É lícito dividir a Igreja cristã?

Em meus artigos, tenho chamado a atenção para o fato do Cristianismo estar se fragmentando cada vez mais: tirando a Igreja Católica e a Igreja Ortodoxa, aquilo que costumamos a denominar “Protestantismo” é, na verdade, um vastíssimo conjunto de organizações autônomas e independentes entre si, e que representam as mais diversas combinações de doutrinas, das mais radicais às mais liberais, das mais sólidas às mais contraditórias. Estudiosos do fenômeno afirmam que já existem mais de 20.000 (!) denominações cristãs, com a tendência de aumentar cada vez mais. E muito mais!!

Tomemos como exemplo a reportagem de página inteira publicada no jornal “O Estado de São Paulo”, de 17.01.1999, pág. A12: embora a matéria se refira ao crescimento dos evangélicos brasileiros nos Estados Unidos, (afirmando que, dos 600 mil brasileiros que lá residem, 12 mil já são protestantes), também nos oferece material suficiente para algumas reflexões sobre a divisão cristã.

Escreve o jornal no artigo “Assembléia de Deus, de Boston, é a maior rede”:

“[…] Os pastores formam um rebanho desorganizado. Eles têm várias associações, fajutas, criadas exclusivamente para garantir que um não vai atacar a base de operações do outro. Mesmo assim, às vezes eles dão trombadas. Em Newark, cidade-dormitório para brasileiros que trabalham em Manhattam, existem nada menos que 22 templos concentrados num raio de 15 quilometros. No domingo passado [isto é, em 10.01.1999], um novo templo foi erguido na cidade. Outro deve ser aberto hoje [=17.01.1999]. E, na semana que vem, mais um. A gulosa Universal também já está atacando no pedaço: comprou um restaurante e a igreja da Rua Ferry, iniciando cultos no ano-novo. Em Astoria, o bairro que mais concentra brasileiros em Nova York, há 16 casas de oração, das 54 nova-iorquinas. Na Flórida, 75. Em Los Angeles, entre 30 e 35. Em Atlanta, há 5. As demais espalham-se de Washington a Hyannis Port, o retiro exclusivo da família Kennedy – destaque de originalidade para a igrejinha do pastor Eugênio Piacentini, pregando em Modesto City. O congestionamento máximo é em Framingham, com 14 em torno da estação de trem. Três estão na mesma calçada: Shalom, Misericórdia e Missioneira. No outro lado da rua, está a do presbítero Pablo Aponte. São tantas as igrejas que os fiéis as diferenciam pelo nome dos pastores: igreja do Elias, do Murilo, do Devoncir, da Maria, da Teresinha.”

· · · · ·

Por favor, reescreva o trecho do texto sobre a divisão cristã que começa em "Tomemos como exemplo" e termina em "a divisão cristã.", substituindo "reportagem" por "notícia". As linhas que vêm depois não têm relação com o texto sobre a divisão cristã.

#### Informações fornecidas
· · · · ·

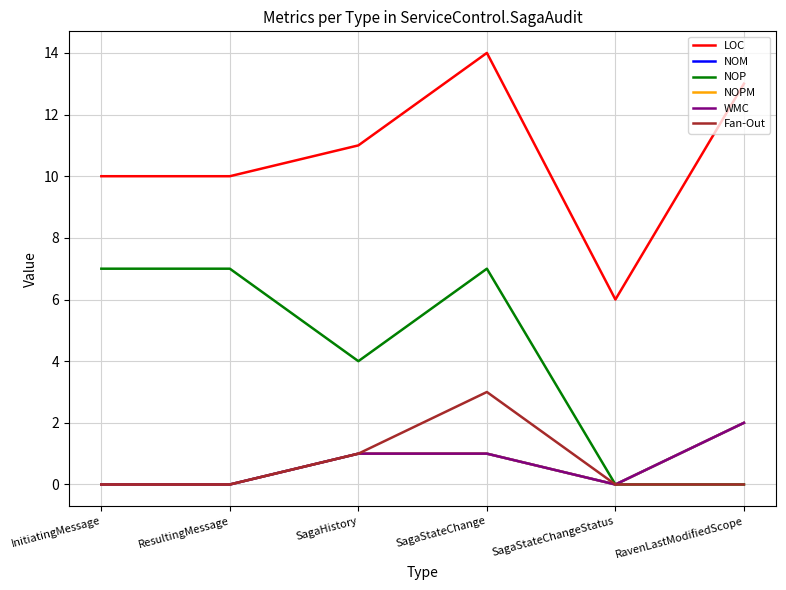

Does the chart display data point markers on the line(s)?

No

· · · · ·

#### Resultado da tarefa
Tomemos como exemplo a notícia de página inteira publicada no jornal “O Estado de São Paulo”, de 17.01.1999, pág. A12: embora a matéria se refira ao crescimento dos evangélicos brasileiros nos Estados Unidos, (afirmando que, dos 600 mil brasileiros que lá residem, 12 mil já são protestantes), também nos oferece material suficiente para algumas reflexões sobre a divisão cristã.